This week the major Western powers are considering military response to the chemical attacks in Syria.
Presumably, our military cyber offensive initiatives have already infiltrated key networks in the region with sleeper agents – malware silently residing on computers collecting intelligence and quietly feeding back information on the regime’s communications. The official term for this is Computer Network Exploitation (CNE). These agents would have Command & Control capability whereby we are able to remotely distribute and trigger disruptive payloads to sabotage and destabilise an enemy’s systems. In addition, PRISM-style hacking could provide considerable advantages from intercepting the communications of adversaries, particularly if agents drill-down below the metadata.
One characteristic of cyber warfare is attribution – the difficulty of identifying the attacker. I have previously posted about the probability of cyber warfare here.
In addition to harvesting communication data, cyber weapons could disrupt or destroy communications systems. A Syrian army without proper communications is a much reduced threat to the Syrian population. We don’t know our military’s cyber capability such as whether there are weapons in the cyber arsenal which can disrupt an enemy’s missile launch or guidance systems. We have already seen the power of Stuxnet in curtailing Iran’s nuclear capability. We’ve also seen what Barnaby Jack could do with an ATM – if he lived longer, just imagine what he could have done with a missile system. If Mr Jack had figured out how to kill a man through his pacemaker from 30 paces, think of what he could have done to an enemy’s battle tank.
Years ago, I served in the military in a low-tech age, before the invention of the PC. We were conscripted for a year or two after High school, and trained for an African guerrilla war – boots, a rifle and sweat. A generation later, my nephew served in Iraq as a US Marine, in a more high-tech age where boots, rifle and sweat were augmented by night-vision goggles and precision missiles.
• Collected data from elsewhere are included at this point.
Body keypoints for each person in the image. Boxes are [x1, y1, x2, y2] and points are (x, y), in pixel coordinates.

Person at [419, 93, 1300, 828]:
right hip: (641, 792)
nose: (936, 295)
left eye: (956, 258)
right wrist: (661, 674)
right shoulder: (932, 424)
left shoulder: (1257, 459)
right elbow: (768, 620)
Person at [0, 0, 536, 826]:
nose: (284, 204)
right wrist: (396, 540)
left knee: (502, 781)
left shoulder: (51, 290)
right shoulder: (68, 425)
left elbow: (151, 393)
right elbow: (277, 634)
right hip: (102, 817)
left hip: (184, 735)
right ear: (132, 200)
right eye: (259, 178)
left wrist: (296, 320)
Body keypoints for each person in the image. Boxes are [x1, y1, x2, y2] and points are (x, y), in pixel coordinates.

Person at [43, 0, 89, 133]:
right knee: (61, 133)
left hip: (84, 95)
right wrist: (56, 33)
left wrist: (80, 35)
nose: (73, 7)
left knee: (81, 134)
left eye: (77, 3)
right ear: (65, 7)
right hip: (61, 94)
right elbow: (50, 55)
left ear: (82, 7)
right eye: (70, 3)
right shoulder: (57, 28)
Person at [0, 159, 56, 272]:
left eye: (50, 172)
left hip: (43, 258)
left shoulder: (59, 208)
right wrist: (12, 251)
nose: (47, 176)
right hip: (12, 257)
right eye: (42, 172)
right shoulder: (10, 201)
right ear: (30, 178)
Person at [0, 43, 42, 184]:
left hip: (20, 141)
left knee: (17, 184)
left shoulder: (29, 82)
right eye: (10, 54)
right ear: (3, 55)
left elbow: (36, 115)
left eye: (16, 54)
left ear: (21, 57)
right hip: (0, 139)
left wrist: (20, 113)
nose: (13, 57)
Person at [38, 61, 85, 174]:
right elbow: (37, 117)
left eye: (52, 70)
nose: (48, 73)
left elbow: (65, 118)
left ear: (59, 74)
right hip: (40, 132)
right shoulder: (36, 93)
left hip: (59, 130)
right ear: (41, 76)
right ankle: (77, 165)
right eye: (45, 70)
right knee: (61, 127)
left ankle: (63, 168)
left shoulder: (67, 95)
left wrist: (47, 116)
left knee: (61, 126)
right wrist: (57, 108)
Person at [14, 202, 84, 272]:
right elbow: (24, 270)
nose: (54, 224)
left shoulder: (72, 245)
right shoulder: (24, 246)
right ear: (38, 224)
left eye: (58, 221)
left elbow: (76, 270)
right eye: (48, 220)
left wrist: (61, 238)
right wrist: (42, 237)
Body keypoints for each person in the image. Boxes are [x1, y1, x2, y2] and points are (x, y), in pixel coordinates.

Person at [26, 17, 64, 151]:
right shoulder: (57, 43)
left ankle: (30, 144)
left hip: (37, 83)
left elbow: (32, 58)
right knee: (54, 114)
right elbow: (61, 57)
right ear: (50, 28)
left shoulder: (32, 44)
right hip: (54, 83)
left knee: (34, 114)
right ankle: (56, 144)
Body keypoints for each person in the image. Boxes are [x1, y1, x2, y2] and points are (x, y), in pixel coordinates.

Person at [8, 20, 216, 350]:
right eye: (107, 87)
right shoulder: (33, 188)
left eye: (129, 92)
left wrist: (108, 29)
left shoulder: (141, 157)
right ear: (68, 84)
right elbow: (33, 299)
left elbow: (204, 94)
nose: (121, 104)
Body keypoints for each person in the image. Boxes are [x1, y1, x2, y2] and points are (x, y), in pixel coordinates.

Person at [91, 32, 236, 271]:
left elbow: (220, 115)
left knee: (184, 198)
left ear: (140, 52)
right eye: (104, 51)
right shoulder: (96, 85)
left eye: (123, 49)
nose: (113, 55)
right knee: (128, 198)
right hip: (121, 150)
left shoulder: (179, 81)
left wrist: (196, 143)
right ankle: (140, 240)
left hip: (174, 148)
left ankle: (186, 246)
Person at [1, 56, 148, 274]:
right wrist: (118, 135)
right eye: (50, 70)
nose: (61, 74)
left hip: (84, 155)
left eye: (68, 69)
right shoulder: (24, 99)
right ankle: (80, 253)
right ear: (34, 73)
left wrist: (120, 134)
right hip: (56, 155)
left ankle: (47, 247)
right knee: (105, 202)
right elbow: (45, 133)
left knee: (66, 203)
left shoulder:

In a later arena in Afghanistan, high-tech battle reached new levels with remote drones isolating and protecting pilots thousands of miles from harm. Today we are equipped with sophisticated cyber capabilities isolating their operators even further from danger. It is a low risk weapon with huge potential disruptive capability, at a low casualty rate.
The arms race of the cold war, measured in terms of the number of nuclear warheads contained in Inter-Continental Ballistic Missiles (ICBMs), has been replaced by a cyber war of malware, botnets, DDoS, RATs, and Stuxnet-type hardware manipulation. As was evidenced during WWII, active combat will rapidly increase the pace of cyber warfare innovation and technology advancements.
Cyber will become an increasingly important component of warfare over the coming decades. During the past few years, there has been much discussion on cyber warfare implications, attribution, legal issues, retaliation scenarios. Many of these theoretical issues are about to meet hard cold reality, as active cyber actions are commenced against Syria.
It is time to test our current cyber offensive capabilities and make use of cyber’s clean, low risk elements, to disrupt Assad’s regime and save lives in the Syrian arena.